WHAT THIS TASK INVOLVES =>
Go to the line that includes "neck: (229, 298)" and retype it, then every line after it to the end of the data, adding nothing.

STORED DATA =>
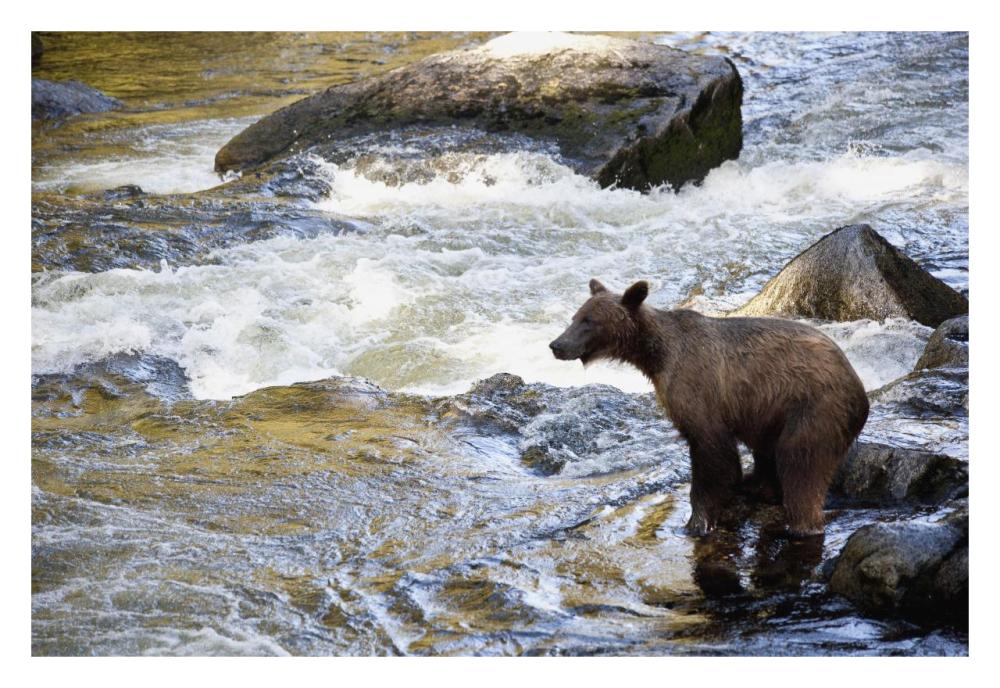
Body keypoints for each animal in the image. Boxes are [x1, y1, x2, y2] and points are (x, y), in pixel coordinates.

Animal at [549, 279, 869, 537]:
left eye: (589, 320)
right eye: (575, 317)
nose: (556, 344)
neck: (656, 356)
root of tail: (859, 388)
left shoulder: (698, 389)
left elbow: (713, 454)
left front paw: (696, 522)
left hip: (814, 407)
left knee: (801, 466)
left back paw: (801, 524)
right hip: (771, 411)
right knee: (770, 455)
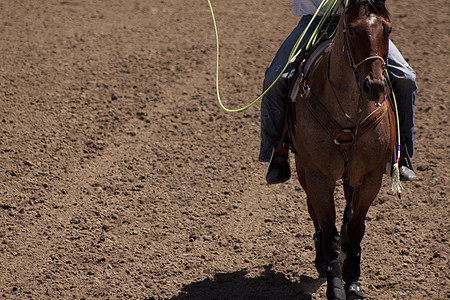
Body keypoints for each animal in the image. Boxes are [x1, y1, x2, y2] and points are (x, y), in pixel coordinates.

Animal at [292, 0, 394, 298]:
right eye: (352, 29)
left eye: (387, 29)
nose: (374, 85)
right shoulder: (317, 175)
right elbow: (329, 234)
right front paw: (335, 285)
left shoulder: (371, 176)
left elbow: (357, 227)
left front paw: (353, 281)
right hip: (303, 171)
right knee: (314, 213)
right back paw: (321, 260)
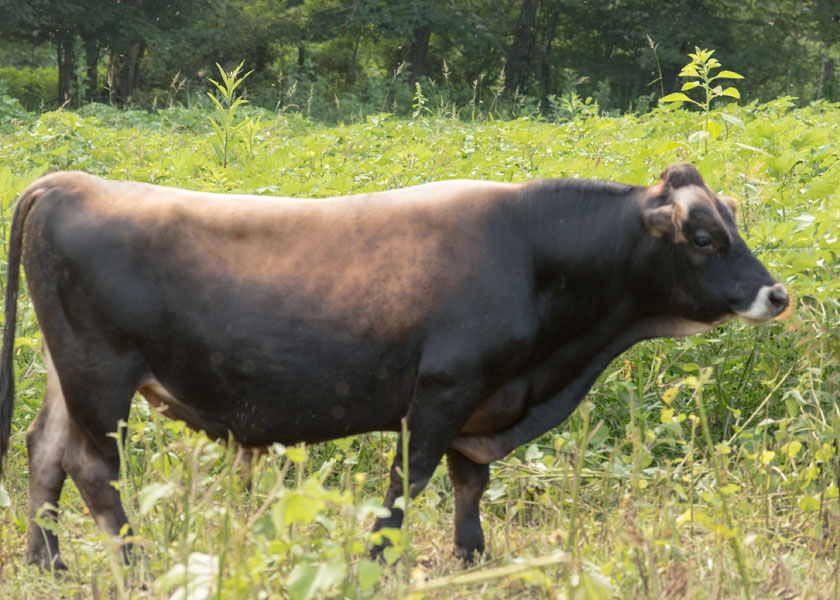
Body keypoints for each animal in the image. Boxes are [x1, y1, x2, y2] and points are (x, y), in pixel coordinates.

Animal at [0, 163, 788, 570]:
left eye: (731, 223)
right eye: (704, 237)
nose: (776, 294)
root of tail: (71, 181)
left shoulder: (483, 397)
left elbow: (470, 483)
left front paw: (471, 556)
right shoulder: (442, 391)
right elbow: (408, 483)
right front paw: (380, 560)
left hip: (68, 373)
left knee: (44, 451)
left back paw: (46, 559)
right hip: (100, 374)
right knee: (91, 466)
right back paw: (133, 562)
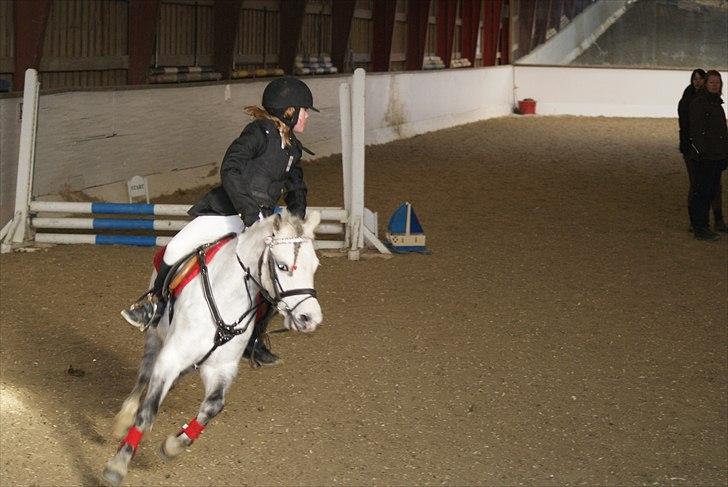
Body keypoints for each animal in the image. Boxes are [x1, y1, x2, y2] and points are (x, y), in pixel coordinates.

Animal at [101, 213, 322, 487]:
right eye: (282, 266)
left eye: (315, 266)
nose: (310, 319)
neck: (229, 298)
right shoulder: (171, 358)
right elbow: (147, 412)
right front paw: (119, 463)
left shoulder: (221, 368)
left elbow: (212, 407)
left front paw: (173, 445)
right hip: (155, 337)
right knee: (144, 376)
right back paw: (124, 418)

ANSWER TO THIS PROBLEM =>
neck: (229, 298)
right shoulder: (171, 358)
right elbow: (147, 412)
right front paw: (119, 463)
left shoulder: (221, 368)
left elbow: (212, 407)
left front paw: (173, 445)
right hip: (155, 337)
right knee: (144, 376)
right back paw: (124, 418)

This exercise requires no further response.